* _Exercise details_: Retype each of the following lines precisely as it appears.

Entries from a dataset:
☆ ☆ ☆

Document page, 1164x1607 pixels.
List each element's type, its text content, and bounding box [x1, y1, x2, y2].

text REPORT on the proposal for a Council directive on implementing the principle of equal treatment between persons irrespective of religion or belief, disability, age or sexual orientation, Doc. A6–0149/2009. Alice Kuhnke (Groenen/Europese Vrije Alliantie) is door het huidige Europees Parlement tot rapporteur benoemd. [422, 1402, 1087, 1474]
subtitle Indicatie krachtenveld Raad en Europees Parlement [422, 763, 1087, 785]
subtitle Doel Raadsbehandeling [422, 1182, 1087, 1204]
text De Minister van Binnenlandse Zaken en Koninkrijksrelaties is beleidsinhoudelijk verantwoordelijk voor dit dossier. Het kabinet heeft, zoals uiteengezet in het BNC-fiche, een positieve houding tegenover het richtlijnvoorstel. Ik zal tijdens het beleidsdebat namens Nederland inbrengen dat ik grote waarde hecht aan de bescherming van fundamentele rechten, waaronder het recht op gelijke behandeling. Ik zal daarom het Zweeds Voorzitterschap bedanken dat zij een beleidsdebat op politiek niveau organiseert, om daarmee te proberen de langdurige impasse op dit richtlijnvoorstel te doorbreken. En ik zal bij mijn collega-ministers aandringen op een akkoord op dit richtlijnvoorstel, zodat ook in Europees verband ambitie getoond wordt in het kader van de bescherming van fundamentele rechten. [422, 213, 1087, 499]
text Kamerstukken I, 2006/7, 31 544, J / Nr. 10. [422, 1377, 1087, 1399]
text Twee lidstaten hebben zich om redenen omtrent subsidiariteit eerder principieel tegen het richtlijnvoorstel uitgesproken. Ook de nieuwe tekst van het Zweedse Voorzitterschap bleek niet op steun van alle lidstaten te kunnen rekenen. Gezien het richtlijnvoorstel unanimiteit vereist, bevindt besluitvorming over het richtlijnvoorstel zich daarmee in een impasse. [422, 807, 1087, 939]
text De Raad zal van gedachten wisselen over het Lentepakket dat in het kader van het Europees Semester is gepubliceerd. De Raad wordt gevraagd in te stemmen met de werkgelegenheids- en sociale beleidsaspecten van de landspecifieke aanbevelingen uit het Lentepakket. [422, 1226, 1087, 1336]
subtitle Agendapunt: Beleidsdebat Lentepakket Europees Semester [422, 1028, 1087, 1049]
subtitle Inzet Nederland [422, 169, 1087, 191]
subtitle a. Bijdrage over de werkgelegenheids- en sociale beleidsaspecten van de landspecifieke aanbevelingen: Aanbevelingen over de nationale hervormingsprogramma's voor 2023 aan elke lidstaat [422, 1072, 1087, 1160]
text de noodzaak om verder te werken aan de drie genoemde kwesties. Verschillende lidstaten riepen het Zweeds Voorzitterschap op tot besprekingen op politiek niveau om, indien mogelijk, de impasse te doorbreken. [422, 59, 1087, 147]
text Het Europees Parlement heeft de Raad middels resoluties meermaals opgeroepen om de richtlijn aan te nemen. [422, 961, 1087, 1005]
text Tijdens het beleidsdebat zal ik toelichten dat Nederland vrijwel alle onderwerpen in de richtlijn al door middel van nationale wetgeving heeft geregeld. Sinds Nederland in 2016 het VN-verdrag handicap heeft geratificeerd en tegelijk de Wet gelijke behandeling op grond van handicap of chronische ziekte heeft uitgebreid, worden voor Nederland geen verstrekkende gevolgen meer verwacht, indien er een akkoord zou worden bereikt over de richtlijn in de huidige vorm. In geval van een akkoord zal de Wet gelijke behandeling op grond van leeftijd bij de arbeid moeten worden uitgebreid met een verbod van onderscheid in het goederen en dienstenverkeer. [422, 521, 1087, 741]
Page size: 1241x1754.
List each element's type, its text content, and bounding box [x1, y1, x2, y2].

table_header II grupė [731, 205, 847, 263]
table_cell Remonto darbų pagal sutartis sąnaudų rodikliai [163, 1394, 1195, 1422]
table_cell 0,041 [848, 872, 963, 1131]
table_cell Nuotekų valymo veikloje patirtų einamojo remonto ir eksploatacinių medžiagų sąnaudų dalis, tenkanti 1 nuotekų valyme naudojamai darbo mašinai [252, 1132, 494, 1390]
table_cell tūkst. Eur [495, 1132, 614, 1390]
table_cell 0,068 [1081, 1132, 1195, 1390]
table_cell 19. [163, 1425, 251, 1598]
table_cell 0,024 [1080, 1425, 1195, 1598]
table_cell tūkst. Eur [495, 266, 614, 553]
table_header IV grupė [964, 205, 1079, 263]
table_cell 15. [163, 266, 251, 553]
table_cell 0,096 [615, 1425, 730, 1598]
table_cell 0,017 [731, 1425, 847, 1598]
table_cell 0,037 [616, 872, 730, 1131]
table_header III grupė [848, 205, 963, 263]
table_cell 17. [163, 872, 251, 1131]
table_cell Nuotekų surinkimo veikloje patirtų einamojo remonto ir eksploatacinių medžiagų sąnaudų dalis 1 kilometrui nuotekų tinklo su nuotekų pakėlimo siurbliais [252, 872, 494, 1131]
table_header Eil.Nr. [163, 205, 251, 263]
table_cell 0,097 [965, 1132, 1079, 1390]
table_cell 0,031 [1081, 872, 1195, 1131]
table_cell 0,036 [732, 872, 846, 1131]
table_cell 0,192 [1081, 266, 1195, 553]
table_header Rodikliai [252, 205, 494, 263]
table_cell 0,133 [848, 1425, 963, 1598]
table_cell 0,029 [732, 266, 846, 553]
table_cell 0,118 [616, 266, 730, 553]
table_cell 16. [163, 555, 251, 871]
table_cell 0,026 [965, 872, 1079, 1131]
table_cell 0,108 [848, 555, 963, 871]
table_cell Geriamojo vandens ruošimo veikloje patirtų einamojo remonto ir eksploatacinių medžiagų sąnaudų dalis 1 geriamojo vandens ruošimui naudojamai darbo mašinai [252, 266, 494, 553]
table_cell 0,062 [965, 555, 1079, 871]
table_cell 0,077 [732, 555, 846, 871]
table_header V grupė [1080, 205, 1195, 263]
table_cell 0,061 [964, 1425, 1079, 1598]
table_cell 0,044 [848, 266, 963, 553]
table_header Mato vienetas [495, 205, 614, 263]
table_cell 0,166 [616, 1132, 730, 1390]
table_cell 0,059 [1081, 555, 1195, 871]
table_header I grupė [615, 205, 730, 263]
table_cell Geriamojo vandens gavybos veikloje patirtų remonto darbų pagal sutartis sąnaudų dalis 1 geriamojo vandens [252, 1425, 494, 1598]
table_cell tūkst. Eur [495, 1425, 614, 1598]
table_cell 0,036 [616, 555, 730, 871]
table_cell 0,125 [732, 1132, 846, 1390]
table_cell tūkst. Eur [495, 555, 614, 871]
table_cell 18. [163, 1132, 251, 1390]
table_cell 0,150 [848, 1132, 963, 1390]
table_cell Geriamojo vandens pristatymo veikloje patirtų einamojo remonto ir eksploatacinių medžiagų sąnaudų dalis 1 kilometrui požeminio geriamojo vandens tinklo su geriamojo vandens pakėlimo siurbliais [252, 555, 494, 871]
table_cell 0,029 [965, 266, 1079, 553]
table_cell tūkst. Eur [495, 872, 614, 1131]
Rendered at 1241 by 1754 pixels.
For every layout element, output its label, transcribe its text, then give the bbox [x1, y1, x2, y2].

☆ ☆ ☆

* _Task output_:
Document page, 1164x1607 pixels.
List each element's type, its text content, and bounding box [x1, y1, x2, y2].

text REPORT on the proposal for a Council directive on implementing the principle of equal treatment between persons irrespective of religion or belief, disability, age or sexual orientation, Doc. A6–0149/2009. Alice Kuhnke (Groenen/Europese Vrije Alliantie) is door het huidige Europees Parlement tot rapporteur benoemd. [422, 1402, 1087, 1474]
subtitle Indicatie krachtenveld Raad en Europees Parlement [422, 763, 1087, 785]
subtitle Doel Raadsbehandeling [422, 1182, 1087, 1204]
text De Minister van Binnenlandse Zaken en Koninkrijksrelaties is beleidsinhoudelijk verantwoordelijk voor dit dossier. Het kabinet heeft, zoals uiteengezet in het BNC-fiche, een positieve houding tegenover het richtlijnvoorstel. Ik zal tijdens het beleidsdebat namens Nederland inbrengen dat ik grote waarde hecht aan de bescherming van fundamentele rechten, waaronder het recht op gelijke behandeling. Ik zal daarom het Zweeds Voorzitterschap bedanken dat zij een beleidsdebat op politiek niveau organiseert, om daarmee te proberen de langdurige impasse op dit richtlijnvoorstel te doorbreken. En ik zal bij mijn collega-ministers aandringen op een akkoord op dit richtlijnvoorstel, zodat ook in Europees verband ambitie getoond wordt in het kader van de bescherming van fundamentele rechten. [422, 213, 1087, 499]
text Kamerstukken I, 2006/7, 31 544, J / Nr. 10. [422, 1377, 1087, 1399]
text Twee lidstaten hebben zich om redenen omtrent subsidiariteit eerder principieel tegen het richtlijnvoorstel uitgesproken. Ook de nieuwe tekst van het Zweedse Voorzitterschap bleek niet op steun van alle lidstaten te kunnen rekenen. Gezien het richtlijnvoorstel unanimiteit vereist, bevindt besluitvorming over het richtlijnvoorstel zich daarmee in een impasse. [422, 807, 1087, 939]
text De Raad zal van gedachten wisselen over het Lentepakket dat in het kader van het Europees Semester is gepubliceerd. De Raad wordt gevraagd in te stemmen met de werkgelegenheids- en sociale beleidsaspecten van de landspecifieke aanbevelingen uit het Lentepakket. [422, 1226, 1087, 1336]
subtitle Agendapunt: Beleidsdebat Lentepakket Europees Semester [422, 1028, 1087, 1049]
subtitle Inzet Nederland [422, 169, 1087, 191]
subtitle a. Bijdrage over de werkgelegenheids- en sociale beleidsaspecten van de landspecifieke aanbevelingen: Aanbevelingen over de nationale hervormingsprogramma's voor 2023 aan elke lidstaat [422, 1072, 1087, 1160]
text de noodzaak om verder te werken aan de drie genoemde kwesties. Verschillende lidstaten riepen het Zweeds Voorzitterschap op tot besprekingen op politiek niveau om, indien mogelijk, de impasse te doorbreken. [422, 59, 1087, 147]
text Het Europees Parlement heeft de Raad middels resoluties meermaals opgeroepen om de richtlijn aan te nemen. [422, 961, 1087, 1005]
text Tijdens het beleidsdebat zal ik toelichten dat Nederland vrijwel alle onderwerpen in de richtlijn al door middel van nationale wetgeving heeft geregeld. Sinds Nederland in 2016 het VN-verdrag handicap heeft geratificeerd en tegelijk de Wet gelijke behandeling op grond van handicap of chronische ziekte heeft uitgebreid, worden voor Nederland geen verstrekkende gevolgen meer verwacht, indien er een akkoord zou worden bereikt over de richtlijn in de huidige vorm. In geval van een akkoord zal de Wet gelijke behandeling op grond van leeftijd bij de arbeid moeten worden uitgebreid met een verbod van onderscheid in het goederen en dienstenverkeer. [422, 521, 1087, 741]
Page size: 1241x1754.
List each element's type, its text content, and bounding box [x1, y1, x2, y2].

table_header II grupė [731, 205, 847, 263]
table_cell Remonto darbų pagal sutartis sąnaudų rodikliai [163, 1394, 1195, 1422]
table_cell 0,041 [848, 872, 963, 1131]
table_cell Nuotekų valymo veikloje patirtų einamojo remonto ir eksploatacinių medžiagų sąnaudų dalis, tenkanti 1 nuotekų valyme naudojamai darbo mašinai [252, 1132, 494, 1390]
table_cell tūkst. Eur [495, 1132, 614, 1390]
table_cell 0,068 [1081, 1132, 1195, 1390]
table_cell 19. [163, 1425, 251, 1598]
table_cell 0,024 [1080, 1425, 1195, 1598]
table_cell tūkst. Eur [495, 266, 614, 553]
table_header IV grupė [964, 205, 1079, 263]
table_cell 15. [163, 266, 251, 553]
table_cell 0,096 [615, 1425, 730, 1598]
table_cell 0,017 [731, 1425, 847, 1598]
table_cell 0,037 [616, 872, 730, 1131]
table_header III grupė [848, 205, 963, 263]
table_cell 17. [163, 872, 251, 1131]
table_cell Nuotekų surinkimo veikloje patirtų einamojo remonto ir eksploatacinių medžiagų sąnaudų dalis 1 kilometrui nuotekų tinklo su nuotekų pakėlimo siurbliais [252, 872, 494, 1131]
table_header Eil.Nr. [163, 205, 251, 263]
table_cell 0,097 [965, 1132, 1079, 1390]
table_cell 0,031 [1081, 872, 1195, 1131]
table_cell 0,036 [732, 872, 846, 1131]
table_cell 0,192 [1081, 266, 1195, 553]
table_header Rodikliai [252, 205, 494, 263]
table_cell 0,133 [848, 1425, 963, 1598]
table_cell 0,029 [732, 266, 846, 553]
table_cell 0,118 [616, 266, 730, 553]
table_cell 16. [163, 555, 251, 871]
table_cell 0,026 [965, 872, 1079, 1131]
table_cell 0,108 [848, 555, 963, 871]
table_cell Geriamojo vandens ruošimo veikloje patirtų einamojo remonto ir eksploatacinių medžiagų sąnaudų dalis 1 geriamojo vandens ruošimui naudojamai darbo mašinai [252, 266, 494, 553]
table_cell 0,062 [965, 555, 1079, 871]
table_cell 0,077 [732, 555, 846, 871]
table_header V grupė [1080, 205, 1195, 263]
table_cell 0,061 [964, 1425, 1079, 1598]
table_cell 0,044 [848, 266, 963, 553]
table_header Mato vienetas [495, 205, 614, 263]
table_cell 0,166 [616, 1132, 730, 1390]
table_cell 0,059 [1081, 555, 1195, 871]
table_header I grupė [615, 205, 730, 263]
table_cell Geriamojo vandens gavybos veikloje patirtų remonto darbų pagal sutartis sąnaudų dalis 1 geriamojo vandens [252, 1425, 494, 1598]
table_cell tūkst. Eur [495, 1425, 614, 1598]
table_cell 0,036 [616, 555, 730, 871]
table_cell 0,125 [732, 1132, 846, 1390]
table_cell tūkst. Eur [495, 555, 614, 871]
table_cell 18. [163, 1132, 251, 1390]
table_cell 0,150 [848, 1132, 963, 1390]
table_cell Geriamojo vandens pristatymo veikloje patirtų einamojo remonto ir eksploatacinių medžiagų sąnaudų dalis 1 kilometrui požeminio geriamojo vandens tinklo su geriamojo vandens pakėlimo siurbliais [252, 555, 494, 871]
table_cell 0,029 [965, 266, 1079, 553]
table_cell tūkst. Eur [495, 872, 614, 1131]
Rendered at 1241 by 1754 pixels.
For every layout element, output its label, transcribe its text, then give the bbox [x1, y1, x2, y2].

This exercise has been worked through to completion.